Para acrescentar à programação, realiza-se o XIII Festival Jovem, que se espraia este ano para as localidades próximas de Valencia de Mombuey e Valverde de Leganés. Nesta secção dedicada aos estudantes de música e jovens intérpretes, que aconteceu também no último fim de semana, não houve representação portuguesa como em anos anteriores – o caso da Orquestra Sinfónica Juvenil – ouvindo-se o som das guitarras de Leonardo Gutiérrez e Ana Ortega. Dois talentos locais que venceram ex aequo o prémio ‘Sociedad Filarmónica de Badajoz’ do XX Concurso de Jovens Músicos ‘Ciudad de Almendralejo’ 2022.
Mas antes do concerto final, haverá ainda oportunidade de voltar a olhar para Portugal no dia 9 de junho, com a atuação do guitarrista Tiago Matias, nomeado recentemente para os prémios Play de música clássica. Em destaque estará o programa ‘Códice de Coimbra´, um repertório de música dos séculos XVII e XVIII para guitarra barroca que entusiasma o diretor do festival. “É um conjunto de peças de origem incerta que o Tiago descobriu para a sua tese de doutoramento, a partir de manuscritos que estão na Biblioteca da Universidade de Coimbra, e que mistura com outras da mesma altura da música europeia”, diz.
Hoje, salienta que o festival “já tem algum sucesso”, mas nem sempre foi assim. Tudo começou em 1973, ainda Portugal e Espanha “andavam de costas voltadas” e a braços com duas ditaduras fortes. Nesse ano, ao contrário do que se podia esperar, um grupo de pessoas em Badajoz decidiu fundar um festival com a “ideia original” de unir os países ibéricos pela música. Só dez anos mais tarde, “com a aprovação do Estatuto de Autonomia” da comunidade extremenha, e depois com a entrada dos dois países na União Europeia e a consequente abertura de fronteiras, dar-se-ia o salto para a reaproximação. “Antes não existiam as instituições dentro das comunidades que fazem hoje a ponte entre Portugal e Espanha”, lembra.
Ainda assim, o que é hoje o Festival Ibérico não deixa de ser o que era já desde o início. “O que caracteriza realmente este festival é a atenção pelas manifestações culturais de Portugal desde o lado espanhol”, afirma Pereira, que destaca também a afluência do público português às atividades. “Recebemos muitas pessoas de Elvas e do Alentejo, que está aqui ao lado, mas também temos informação de que para o concerto do dia 10, por exemplo, haverá gente vinda do Porto e de Lisboa”, o que o faz acreditar numa “expansão maior do festival em Portugal” e numa “troca mais fluída entre as culturas portuguesa e espanhola”.

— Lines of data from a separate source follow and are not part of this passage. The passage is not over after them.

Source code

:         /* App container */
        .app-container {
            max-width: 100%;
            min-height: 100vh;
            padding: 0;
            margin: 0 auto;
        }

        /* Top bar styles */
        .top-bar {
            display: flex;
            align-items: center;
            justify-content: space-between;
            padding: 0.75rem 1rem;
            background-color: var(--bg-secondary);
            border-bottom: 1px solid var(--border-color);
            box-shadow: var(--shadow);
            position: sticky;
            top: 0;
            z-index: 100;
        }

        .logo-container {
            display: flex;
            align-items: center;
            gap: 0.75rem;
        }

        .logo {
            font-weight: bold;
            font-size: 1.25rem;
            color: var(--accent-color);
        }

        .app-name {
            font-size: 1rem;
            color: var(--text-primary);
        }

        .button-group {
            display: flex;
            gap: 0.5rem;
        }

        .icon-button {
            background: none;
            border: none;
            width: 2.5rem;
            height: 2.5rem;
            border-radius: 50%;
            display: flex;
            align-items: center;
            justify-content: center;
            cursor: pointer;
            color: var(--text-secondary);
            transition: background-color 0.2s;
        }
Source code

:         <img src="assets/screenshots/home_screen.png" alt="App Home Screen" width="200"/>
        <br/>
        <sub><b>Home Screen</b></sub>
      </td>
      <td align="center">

E isso faz-se com uma visão sem preconceitos, tolerante, que a organização do festival “tem aplicado” em tudo o que faz. “Talvez por eu também ser português”, admite, “ou por viver na raia, o meu olhar não consegue distinguir a cultura de Portugal da cultura de Espanha. Não há uma diferença característica.” Uma ideia que Javier González sente que o público tem abraçado cada vez mais. “Acho que essa é a maior vitória do festival”.